A pointer to a multidimensional array

It really depends on what you are trying to do, but a 2D array cannot decay to a single pointer. As an example, pointer to array would work, letting the first dimension decay to pointer:

int (*plist)[COLS] = list;

You can then access the elements as plist[i][j].

Also beware of using names such as list, especially if you do something adventurous such as saying using namespace std;.

Multi-Dimensional Arrays in Memory

What you are looking for is found in [dcl.array]/6

An object of type “array of N U” contains a contiguously allocated non-empty set of N subobjects of type U, known as the elements of the array, and numbered 0 to N-1.

What this states is that if you have an array like int arr[10] then to have 10 int's that are contiguous in memory. This definition works recursively though so if you have

int arr[5][10]

then what you have is an array of 5 int[10] arrays. If we apply the definition from above then we know that the 5 int[10] arrays are contiguous and then int[10]'s themselves are contiguous so all 50 int's are contiguous. So yes, a 2d array look just like a 1d array in memory since really that is what they are.

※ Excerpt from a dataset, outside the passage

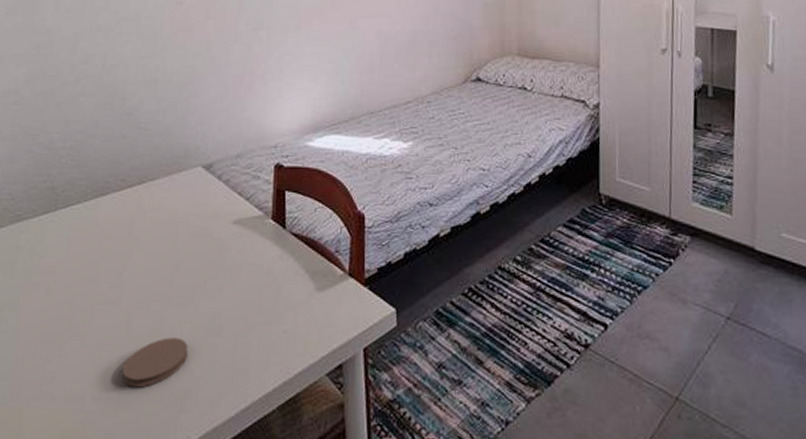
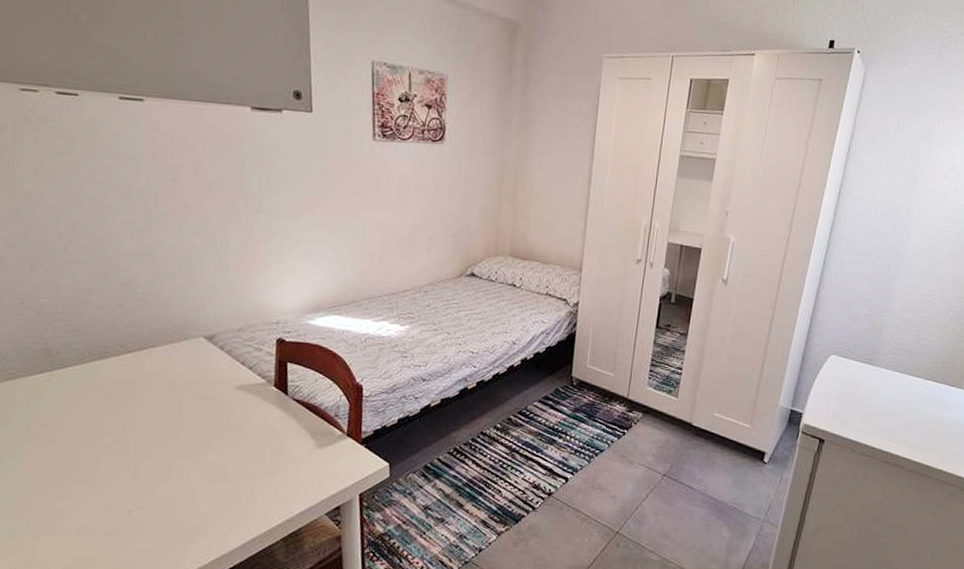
coaster: present [122,337,188,388] -> none [131,483,196,524]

This does not mean you can get a pointer to arr[0][0] and iterate to arr[4][9] with it. Per [expr.add]/4

When an expression J that has integral type is added to or subtracted from an expression P of pointer type, the result has the type of P.

  • If P evaluates to a null pointer value and J evaluates to 0, the result is a null pointer value.

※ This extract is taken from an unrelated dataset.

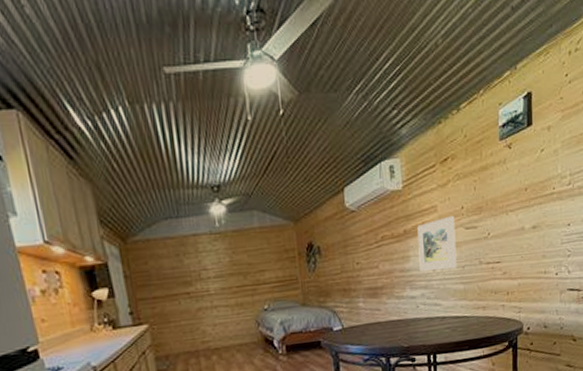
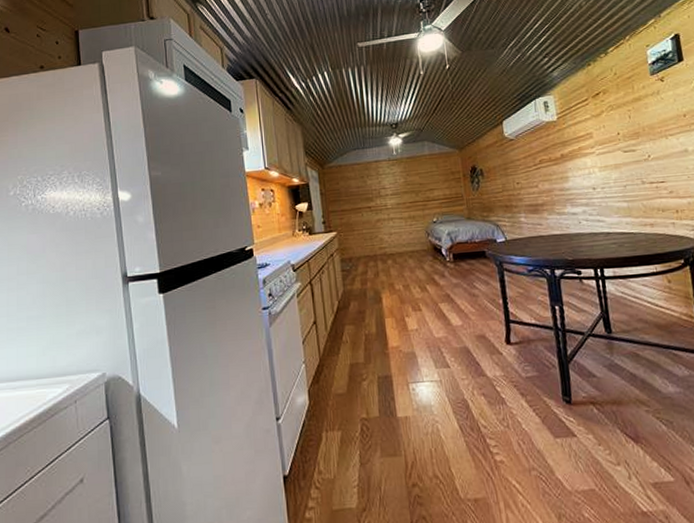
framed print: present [417,215,457,272] -> none [574,140,618,191]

  • Otherwise, if P points to an array element i of an array object x with n elements ([dcl.array]), the expressions P + J and J + P (where J has the value j) point to the (possibly-hypothetical) array element i+j of x if 0≤i+j≤n and the expression P - J points to the (possibly-hypothetical) array element i−j of x if 0≤i−j≤n.

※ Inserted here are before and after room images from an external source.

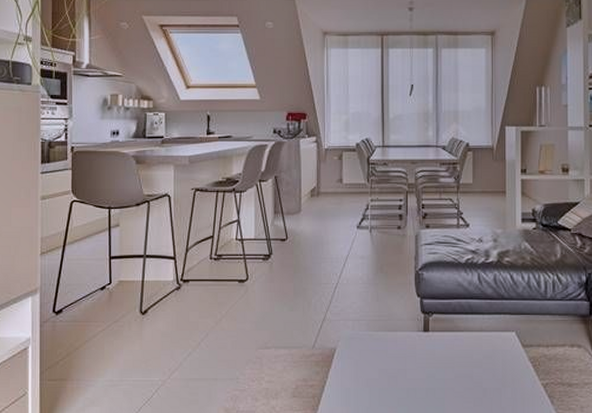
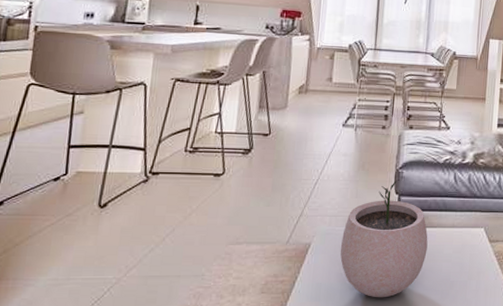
plant pot: none [365,283,455,404] -> present [340,181,428,298]

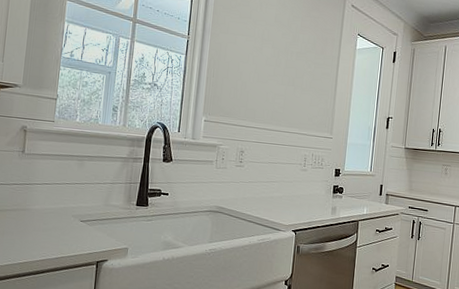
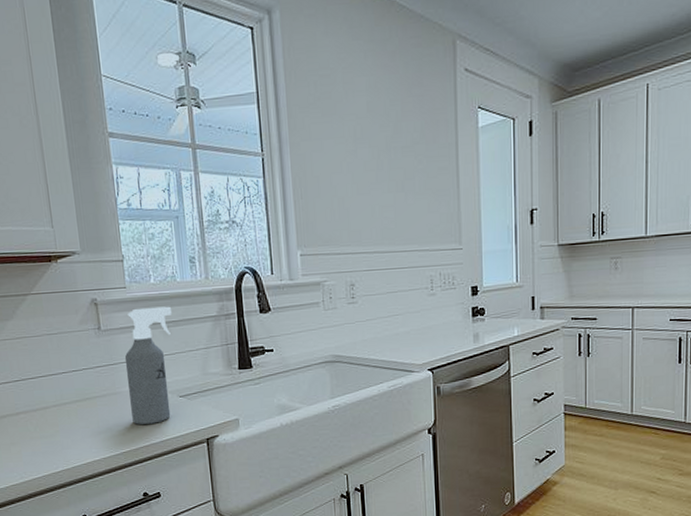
spray bottle: none [35,140,89,242] -> present [124,306,171,425]

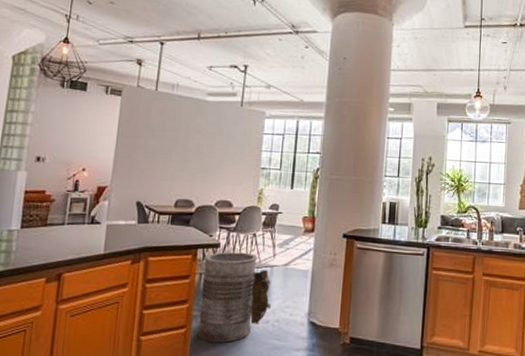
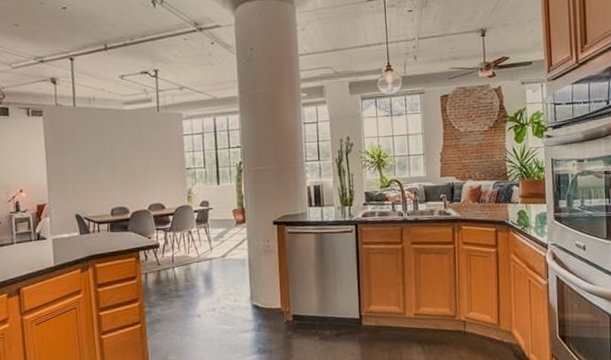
trash can: present [197,251,272,343] -> none [146,249,216,334]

  • Otherwise, the behavior is undefined.

What this states is that if you have a pointer to an array, then the valid indices you can add to it are [0, array_size]. So if you did

int * it = &arr[0][0]

then what it points to is the first element of the first array which means you can legally only increment it to it + 10 since that is the past then end element of the first array. Going into the second array is UB even though they are contiguous.

Performance of 2-dimensional array vs 1-dimensional array

In C, 2-dimensional arrays are just a neat indexing scheme for 1-dimensional arrays. Just like with a 1D array, 2D arrays allocate a single block of contiguous memory, and the A[row][col] notation is similar to saying A[row*NCOLS+col].

Usually if you were to implement your own multidimensional arrays using single dimensional arrays, you'd write an indexing function:

int getIndex(int row, int col) { return row*NCOLS+col; }

Assuming your compiler inlines this function, the performance here would be precisely the same as if you used the built in 'indexing function' of 2D arrays.

To illustrate:

#define NROWS 10
#define NCOLS 20

This:

int main(int argc, char *argv[]) {
int myArr[NROWS*NCOLS];
for (int i=0; i<NROWS; ++i) {
for (int j=0; j<NCOLS; ++j) {
myArr[getIndex(i,j)] = i+j;
}
}
return 0;
}

Should perform the same as this:

int main(int argc, char *argv[]) {
int myArr[NROWS][NCOLS];
for (int i=0; i<NROWS; ++i) {
for (int j=0; j<NCOLS; ++j) {
myArr[i][j] = i+j;
}
}
return 0;
}

Though as AraK pointed out, if you are jumping around rows a lot, and the rows are very large, you could hit a lot of page faults... in that case the custom indexing function (with rows and cols switched around) could help, but so could simply changing which of the dimensions in a 2-dimensional array you treat as the rows and which you treat as the columns.